> _EXERCISE REQUIREMENTS_
In the records below, find the line containing "blue bottle [182,440,210,512]" and retype it and every line after it exactly, adding nothing.

##### THE DATA #####

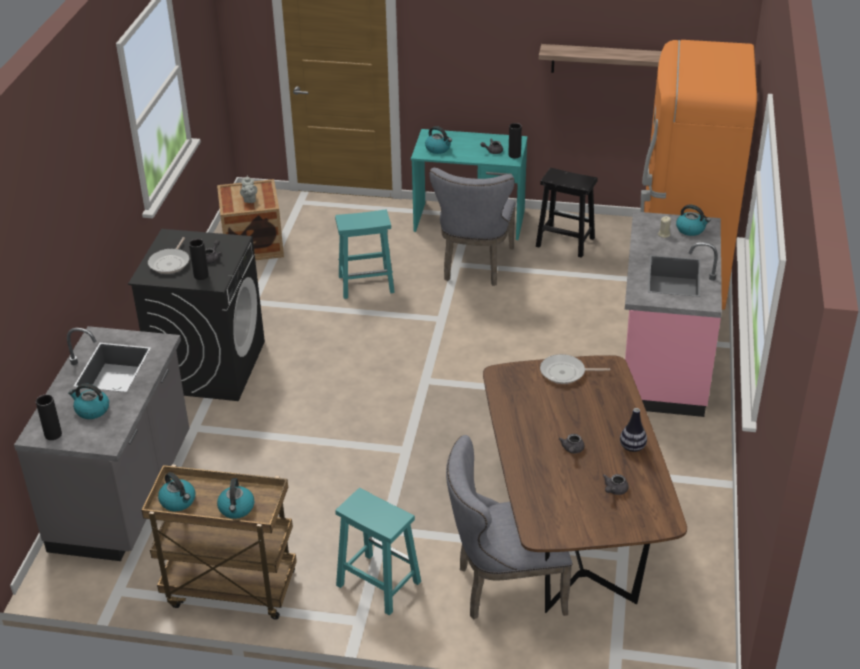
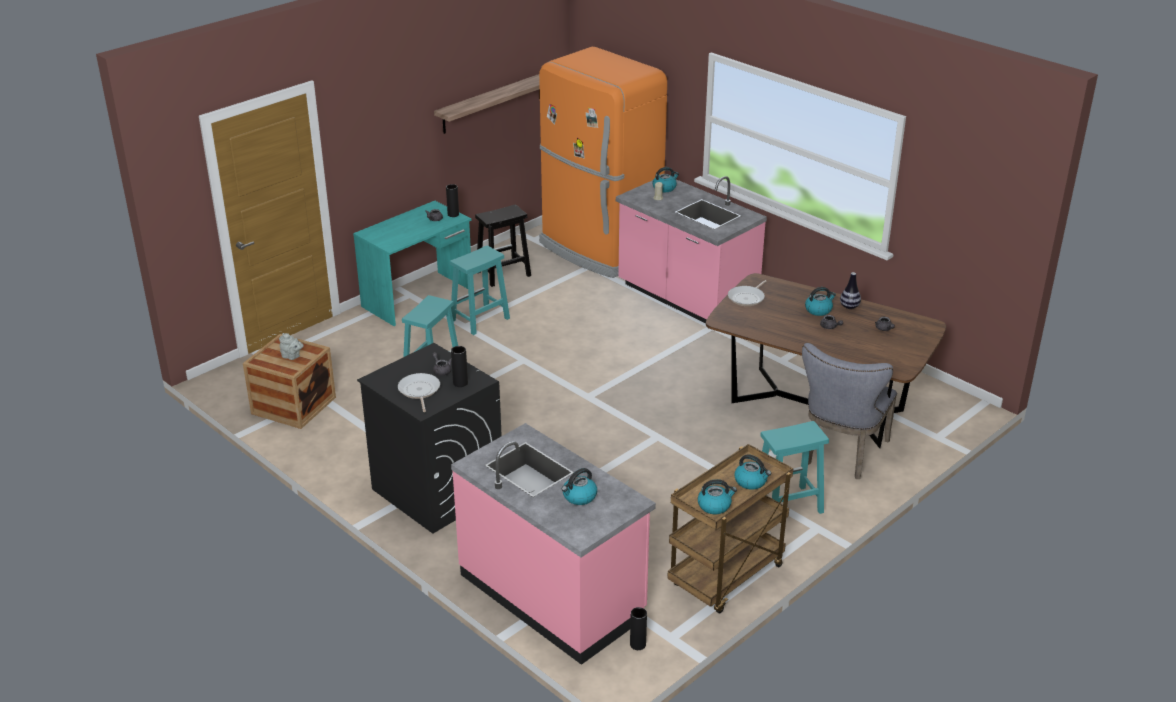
camera: 55 degrees left, 5 degrees down
grey counter [14,326,189,561] -> pink counter [451,423,656,665]
black vase [36,394,62,440] -> black vase moved to [630,607,647,650]
frying pan [148,237,189,274] -> frying pan turned 150 degrees counterclockwise [398,373,440,412]
kettle [425,126,452,154] -> kettle moved to [805,287,836,316]
grey chair [429,168,516,286] -> turquoise stool [450,246,510,335]

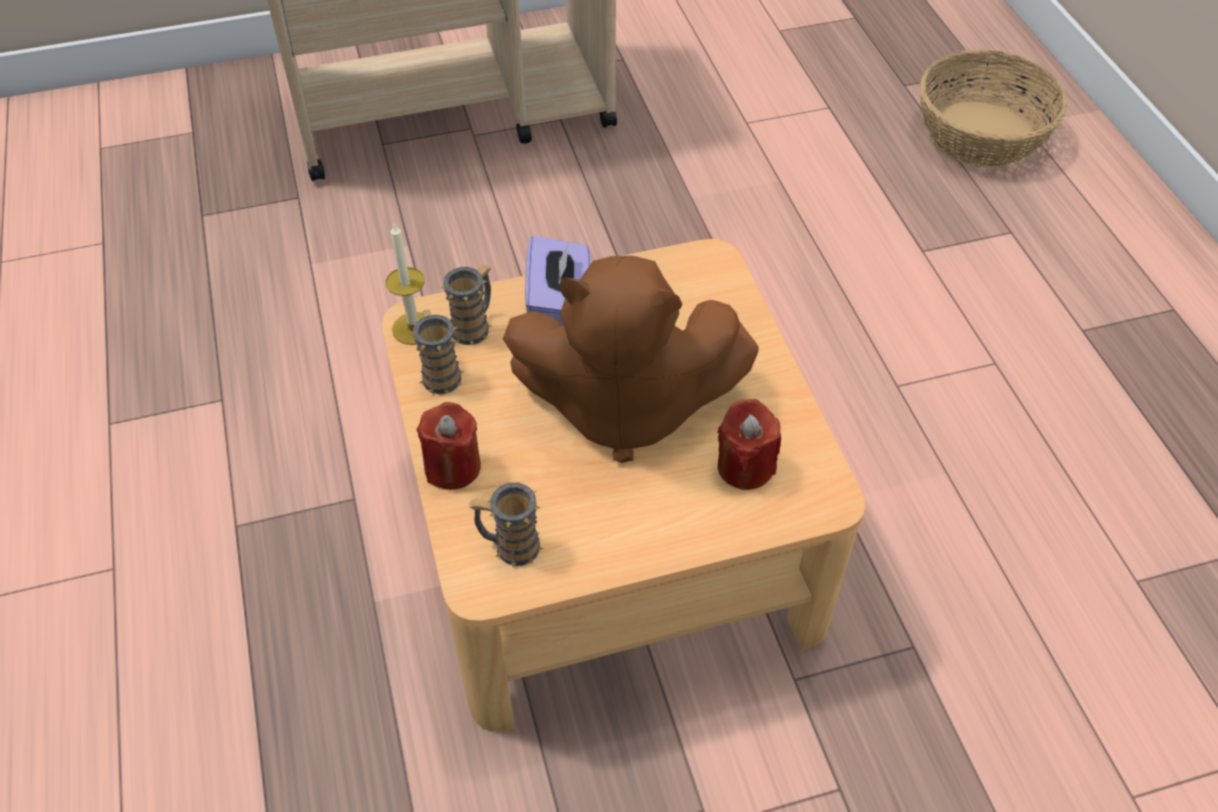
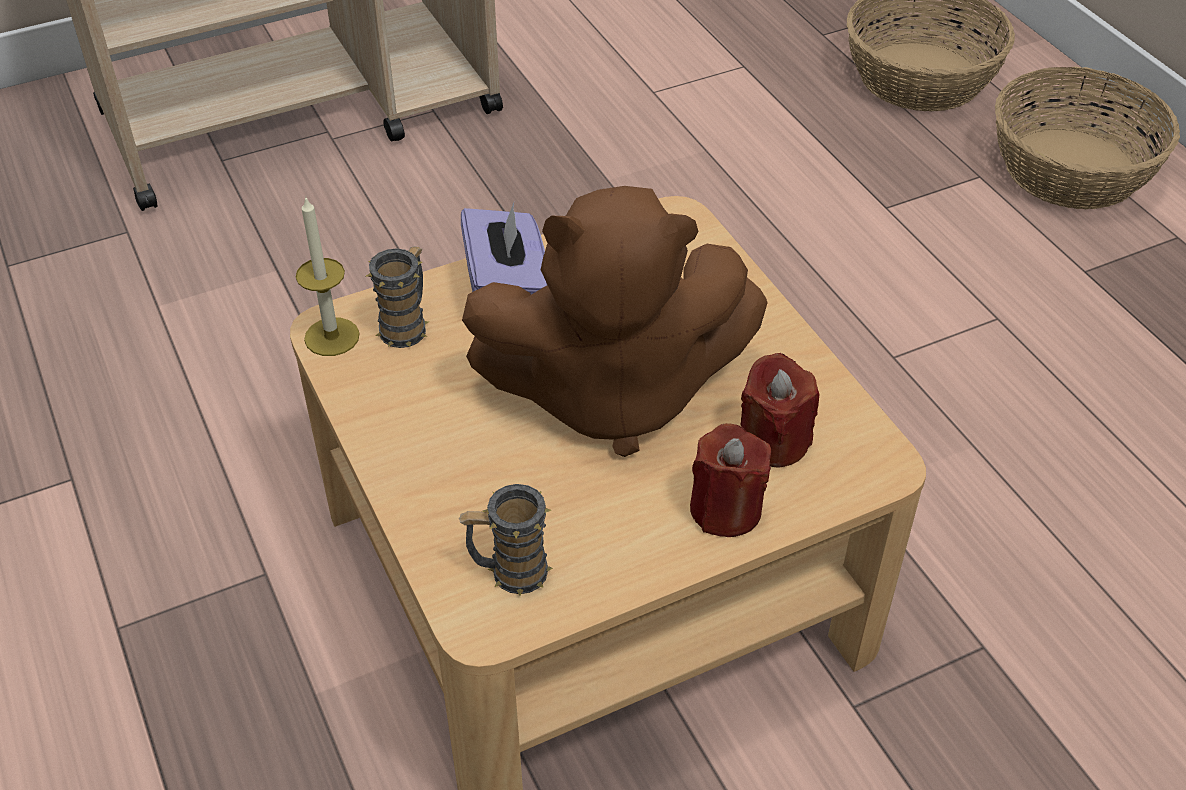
camera: 10 degrees left, 5 degrees down
mug [411,310,464,394] -> none
red candle [417,402,481,490] -> red candle moved to [690,423,771,537]
none -> basket [995,67,1180,209]

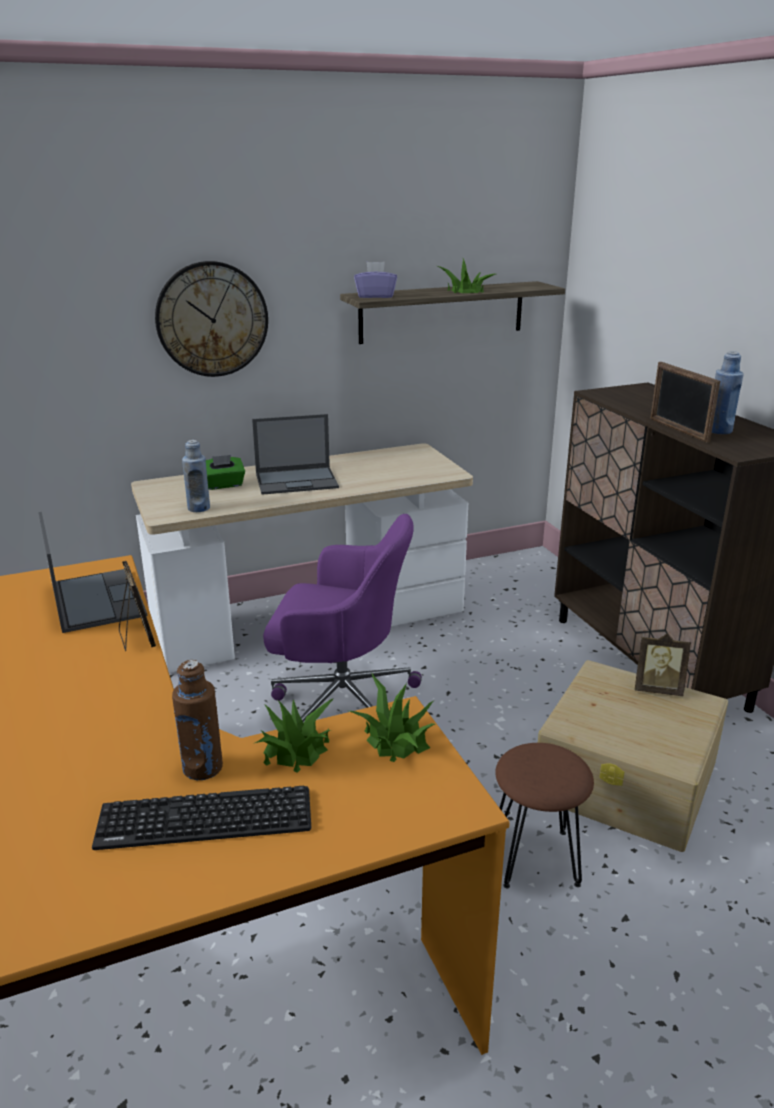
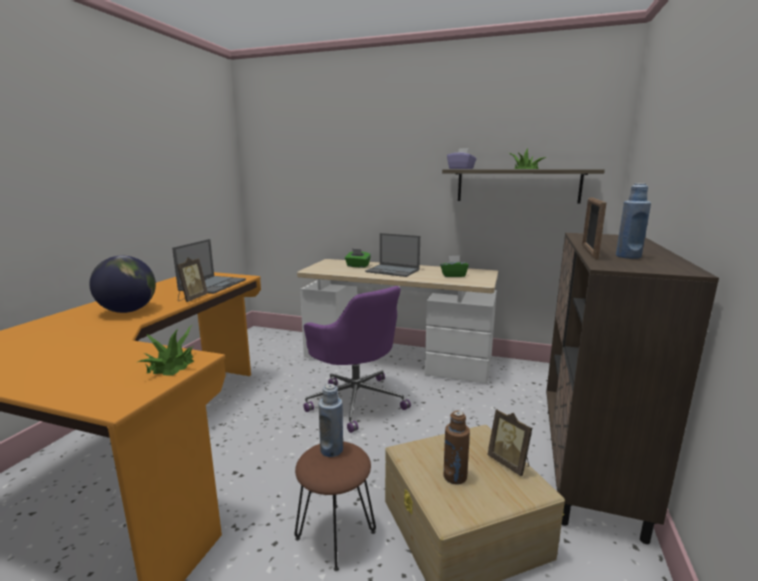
camera: 40 degrees right, 10 degrees down
keyboard [92,786,311,850] -> none
wall clock [155,261,268,377] -> none
brown bottle [172,660,223,780] -> brown bottle moved to [443,411,470,484]
blue bottle [182,440,210,512] -> blue bottle moved to [319,384,343,457]
potted plant [255,698,334,773] -> none
none -> globe [89,256,156,313]
none -> green tissue box [440,256,469,277]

#####

> _WRITTEN RESPONSE_
blue bottle [182,440,210,512] -> blue bottle moved to [319,384,343,457]
potted plant [255,698,334,773] -> none
none -> globe [89,256,156,313]
none -> green tissue box [440,256,469,277]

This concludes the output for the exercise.